“MEDITATION and mindfulness: the words conjure images of yoga retreats and Buddhist monks. But perhaps they should evoke a very different picture: a man in a deerstalker, puffing away at a curved pipe, Mr. Sherlock Holmes himself. The world’s greatest fictional detective is someone who knows the value of concentration…. ” is the introduction to “The Power of Concentration” by Maria Konnikova published in The New York Times on December 15, 2012.
Many of us believe that concentration is the inevitable by-product of meditation and the heart of meditation is mindfulness or awareness. When we practice, we are training our mind to be aware of itself–we are mindful of the activities of the mind. We do not force the mind to be quiet but it becomes quiet. We do not dismiss distractions but we acknowledge them and then guide the attention back to the breath or feeling or sensation, whatever we have been told to use as an anchor. And the distractions learn to remain in the background and not take over the control of the mind. In this way, we learn to observe the present and do not constantly remain entangled in the past and the hypothetical future. Concentration is awareness or mindfulness of what is now.
This is the process through which meditation enhances stress-free learning. Two reviewers of the guided meditation CD Being in Flow: Meditations for Peace, Insight, Clarity, and Focus wrote about their personal experiences in using the CD: enhanced productivity, greater creativity and innovative abilities, better ability to solve math problems and piano playing.
The New York Times article supports the reviewers’ experiences with studies and here is a brief summary.
- The article cites improvements on measure of cognitive and vital functions in adults.
- In a University of Wisconsin 2011 study, researchers demonstrated that meditation caused a shift in frontal brain activity toward positive emotional states for better emotional regulation (I have called this greater emotional fitness and immunity in my classes).
- With mindfulness, “attentional flightiness”, associated with multi-tasking seems to disappear and there is improved concentration.

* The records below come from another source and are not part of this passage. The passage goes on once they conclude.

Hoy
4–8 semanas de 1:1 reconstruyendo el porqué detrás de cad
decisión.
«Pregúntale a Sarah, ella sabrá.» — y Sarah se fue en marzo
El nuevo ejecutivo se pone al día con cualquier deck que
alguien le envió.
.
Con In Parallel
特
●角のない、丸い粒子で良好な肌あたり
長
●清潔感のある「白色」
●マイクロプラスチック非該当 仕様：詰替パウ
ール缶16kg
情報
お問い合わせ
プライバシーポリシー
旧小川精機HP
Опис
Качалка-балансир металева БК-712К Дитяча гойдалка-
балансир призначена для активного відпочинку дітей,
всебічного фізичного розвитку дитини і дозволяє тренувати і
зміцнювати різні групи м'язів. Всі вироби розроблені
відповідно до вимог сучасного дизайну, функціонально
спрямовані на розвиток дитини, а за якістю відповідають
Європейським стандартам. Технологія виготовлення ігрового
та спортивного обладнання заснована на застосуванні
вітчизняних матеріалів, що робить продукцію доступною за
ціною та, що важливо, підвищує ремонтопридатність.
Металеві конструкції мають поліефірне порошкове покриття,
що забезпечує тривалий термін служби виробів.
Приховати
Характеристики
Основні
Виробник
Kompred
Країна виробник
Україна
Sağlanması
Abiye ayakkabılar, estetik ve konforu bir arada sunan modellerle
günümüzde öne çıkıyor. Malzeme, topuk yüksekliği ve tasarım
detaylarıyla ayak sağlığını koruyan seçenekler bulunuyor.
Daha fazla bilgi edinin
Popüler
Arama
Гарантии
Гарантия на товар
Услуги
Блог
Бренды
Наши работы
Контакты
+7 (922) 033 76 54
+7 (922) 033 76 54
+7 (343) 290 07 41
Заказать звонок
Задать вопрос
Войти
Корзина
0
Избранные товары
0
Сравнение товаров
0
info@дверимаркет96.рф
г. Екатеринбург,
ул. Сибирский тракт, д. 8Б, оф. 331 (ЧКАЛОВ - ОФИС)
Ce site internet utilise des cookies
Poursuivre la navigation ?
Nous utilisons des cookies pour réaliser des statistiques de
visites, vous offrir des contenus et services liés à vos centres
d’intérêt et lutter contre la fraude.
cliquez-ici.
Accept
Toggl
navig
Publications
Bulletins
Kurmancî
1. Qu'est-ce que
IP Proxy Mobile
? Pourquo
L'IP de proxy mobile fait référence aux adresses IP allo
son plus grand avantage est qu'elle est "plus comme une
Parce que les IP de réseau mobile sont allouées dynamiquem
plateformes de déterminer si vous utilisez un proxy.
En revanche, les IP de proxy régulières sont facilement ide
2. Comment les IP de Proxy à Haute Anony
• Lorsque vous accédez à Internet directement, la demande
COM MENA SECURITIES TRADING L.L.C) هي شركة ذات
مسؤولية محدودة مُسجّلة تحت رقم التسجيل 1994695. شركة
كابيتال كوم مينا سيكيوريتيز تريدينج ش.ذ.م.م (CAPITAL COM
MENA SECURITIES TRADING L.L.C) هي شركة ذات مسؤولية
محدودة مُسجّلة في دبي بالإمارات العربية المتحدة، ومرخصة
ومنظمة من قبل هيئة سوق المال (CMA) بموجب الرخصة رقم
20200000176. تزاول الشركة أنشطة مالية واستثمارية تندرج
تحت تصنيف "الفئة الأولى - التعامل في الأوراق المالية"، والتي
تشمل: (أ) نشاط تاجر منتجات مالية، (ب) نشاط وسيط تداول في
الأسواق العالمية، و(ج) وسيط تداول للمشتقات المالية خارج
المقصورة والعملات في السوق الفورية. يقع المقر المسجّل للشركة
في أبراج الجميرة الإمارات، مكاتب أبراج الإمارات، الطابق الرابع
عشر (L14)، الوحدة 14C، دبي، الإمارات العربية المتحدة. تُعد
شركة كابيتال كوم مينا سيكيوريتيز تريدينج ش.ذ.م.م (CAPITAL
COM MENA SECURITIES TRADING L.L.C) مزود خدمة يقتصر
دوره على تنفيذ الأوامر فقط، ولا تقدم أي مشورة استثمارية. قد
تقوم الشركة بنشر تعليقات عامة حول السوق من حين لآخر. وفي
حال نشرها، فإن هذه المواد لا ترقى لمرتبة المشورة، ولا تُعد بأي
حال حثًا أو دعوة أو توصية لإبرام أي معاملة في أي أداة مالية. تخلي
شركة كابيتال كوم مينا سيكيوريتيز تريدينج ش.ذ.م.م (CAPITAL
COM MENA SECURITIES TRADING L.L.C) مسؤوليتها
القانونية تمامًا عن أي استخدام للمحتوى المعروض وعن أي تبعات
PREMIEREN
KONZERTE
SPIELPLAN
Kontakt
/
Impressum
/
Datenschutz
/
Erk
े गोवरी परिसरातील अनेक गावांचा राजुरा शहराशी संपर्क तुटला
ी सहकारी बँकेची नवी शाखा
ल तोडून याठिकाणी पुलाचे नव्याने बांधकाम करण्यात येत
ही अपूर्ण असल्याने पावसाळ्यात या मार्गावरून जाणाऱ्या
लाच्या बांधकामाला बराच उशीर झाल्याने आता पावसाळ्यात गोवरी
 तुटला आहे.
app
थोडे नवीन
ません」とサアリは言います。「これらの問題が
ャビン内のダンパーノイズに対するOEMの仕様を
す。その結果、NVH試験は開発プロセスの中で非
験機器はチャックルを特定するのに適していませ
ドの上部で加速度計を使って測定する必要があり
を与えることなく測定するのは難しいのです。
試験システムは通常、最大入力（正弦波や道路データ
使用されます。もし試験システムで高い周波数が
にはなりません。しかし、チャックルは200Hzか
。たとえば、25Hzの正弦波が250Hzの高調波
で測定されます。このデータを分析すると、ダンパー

- Mindfulness has positive behavioral as well as physical effects as it improves connectivity inside our brain’s attention networks.
- The practices even affect the brain’s default network. There is greater and more consistent access to information regarding internal states and there is better ability to monitor the surrounding environment.
- A 2012 Ohio State University study found that older adults who scored higher on mindfulness scales, the two areas (information processing hubs) that showed increased brain connectivity were the areas known to be “pathophysiological” sites for Alzheimer’s disease. So meditation may potentially help those areas of the brain stay healthier.
- By strengthening areas of the brain most prone to cognitive decline, meditation and mindfulness (terms used differently by various groups) may have a prophylactic effect on the mind-body.